DISCLAIMER:  The following unofficial case summaries are prepared by the clerk's office
                        as a courtesy to the reader. They are not part of the opinion of the court.

042901P.pdf   08/20/2009  United States  v.  Travis Ray Burns
   U.S. Court of Appeals Case No:  04-2901
                          and No:  04-2933
   U.S. District Court for the Northern District of Iowa - Sioux City   
   [PUBLISHED] [Judge Wollman, for the Court En Banc]
Criminal case - Sentencing. On remand from the Supreme Court for reconsideration of the court's en banc opinion in light of Gall v. United States. For the court's panel opinion in the case, see United States v. Burns, 438 F.3d 826 (8th Cir. 2006). For the court's prior en banc opinion, see United States v. Burns, 500 F.3d 756 (8th Cir. 2007). The government is under no obligation to apprise the district court with respect to the bases underlying its recommendation of a particular downward departure under 18 U.S.C. Sec. 3553(e) in the absence of a showing that the its recommendation was based upon an unconstitutional motive such as race or religion; Gall has not affected the limitations imposed by 18 U.S.C. Sec 3553(e) upon the district courts' authority to impose a sentence below the statutory minimum; the standard of appellate review laid down in Gall applies to the court's review of a sentence imposed under the provisions of 18 U.S.C. Sec. 3553(e); after putting aside all notions of exceptional/extraordinary circumstances, departure percentages, proportionality review and similar data-based standards of review, the question for the appellate court is whether the reduction granted the defendant is substantively unreasonable; here, the court could not say the sentence was unreasonable or an abuse of discretion, and it is affirmed. Judge Bright, concurring, joined in part by Judge Bye. Judge Colloton, dissenting, joined by Chief Judge Loken and Judges Riley and Gruender. 042901P.pdf 08/27/2007 United States v. Travis Ray Burns U.S. Court of Appeals Case No: 04-2901 and No: 04-2933 U.S. District Court for the Northern District of Iowa - Sioux City [PUBLISHED] [Wollman, Author, joined by Loken, Chief Judge, Arnold, Murphy, Riley, Melloy, Smith, Colloton, Gruender, and Benton, Circuit Judges]

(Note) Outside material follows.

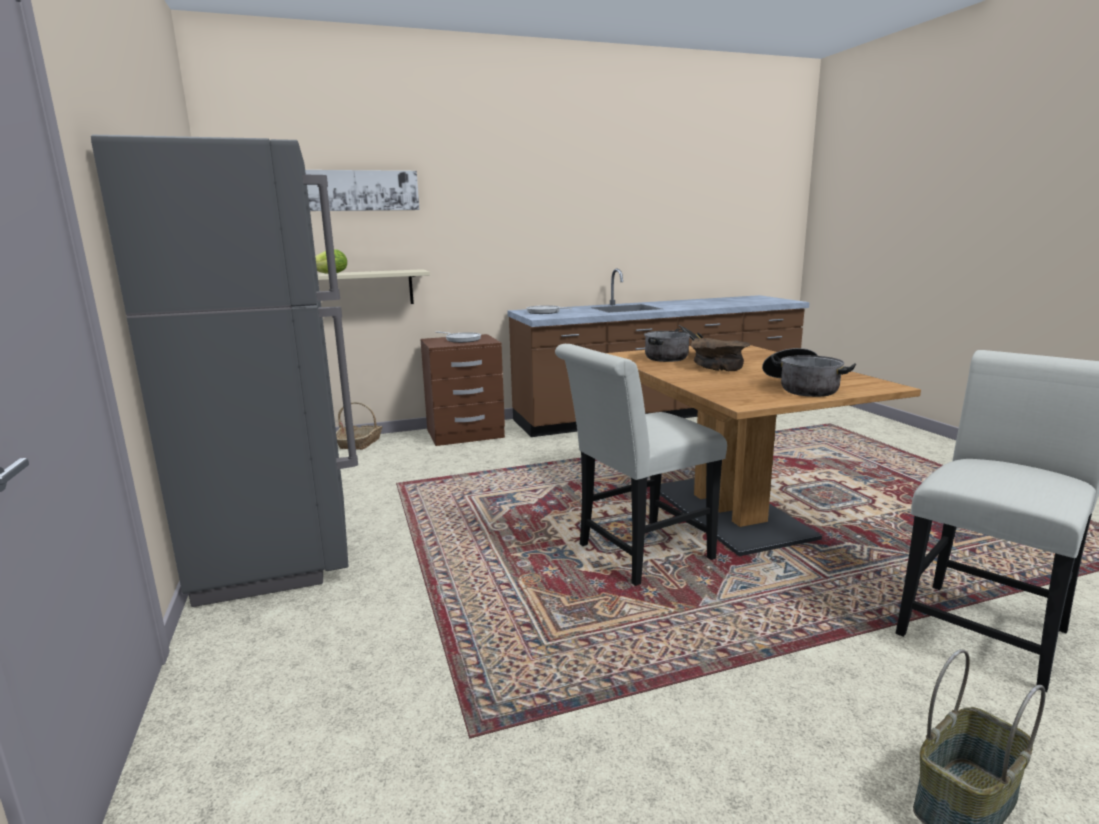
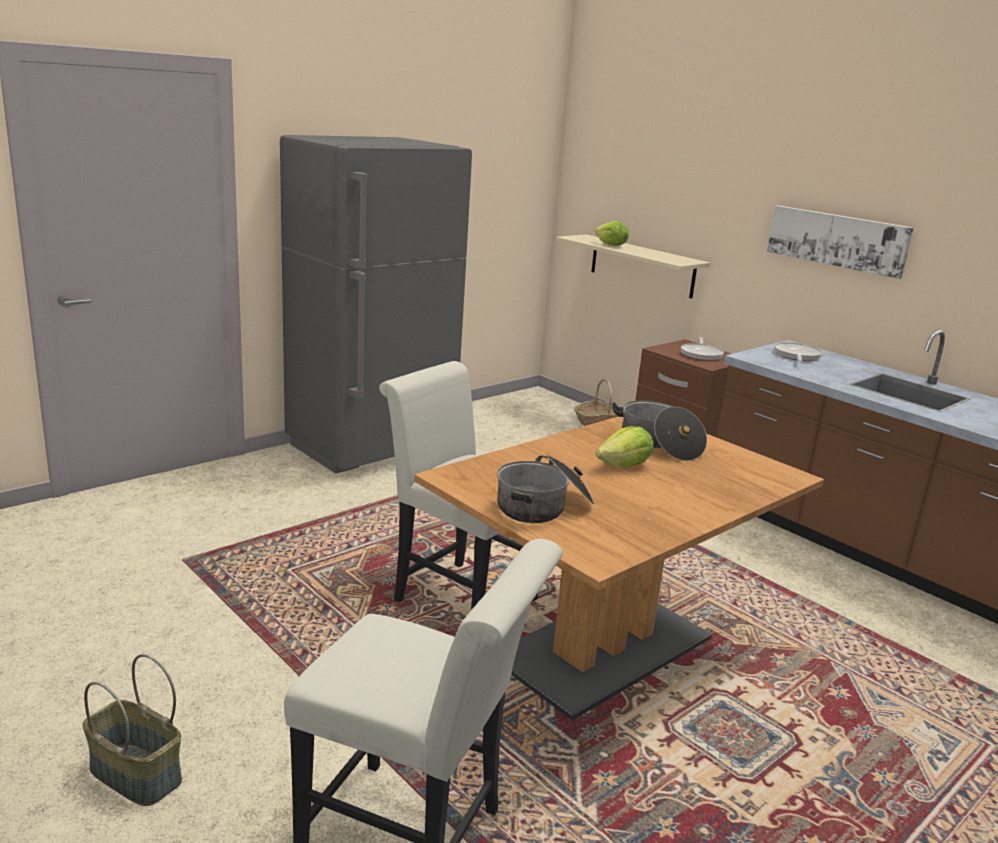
camera: 65 degrees right, 5 degrees up
picture [305,170,419,211] -> picture moved to [767,205,913,279]
brown bowl [690,338,750,371] -> lettuce [596,426,654,467]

Criminal case - Sentencing. Determination of the value of the assistance a cooperating defendant provides law enforcement in any given circumstance must be viewed in light of the entire defendant behavior associated with that circumstance, and requiring more qualitatively impressive substantial assistance to justify progressively larger departures furthers the goal of reducing unjustified sentencing disparities while recognizing that situations exist at the tapering edge of the assistance bell-curve that justify departures that substantially exceed the Sentencing Guideline's range; here, the district court abused its discretion in granting defendant a 60% departure based on his substantial assistance, as the timeliness of his assistance and its truthfulness and completeness were not so exceptional as to merit the size of the departure; further, while the nature and extent of defendant's assistance was not inconsiderable, to grant such a large departure on this basis would leave little room for more substantial and extensive assistance by other defendants; district court did not err in using 360 months as the starting point for any departure, as the government's filing of a 5K1.1 motion did not waive the application of the mandatory life sentence which applied in the case. Judge Bright, dissenting in part on the issue of the extent of the departure and concurring in part on the issue of the starting point, joined by Judge Bye. Judge Bye, dissenting in part on the issue of the extent of the departure and concurring in part on the issue of the starting point, joined by Judge Bright. 042901P.pdf 02/16/2006 United States v. Travis Ray Burns U.S. Court of Appeals Case No: 04-2901 and No: 04-2933 Northern District of Iowa [PUBLISHED] [Bye, Author, with Wollman and Bright, Circuit Judges]
Criminal case - Sentencing. District court's sixty percent downward departure based on defendant's cooperation was not excessive. Judge Wollman, dissenting.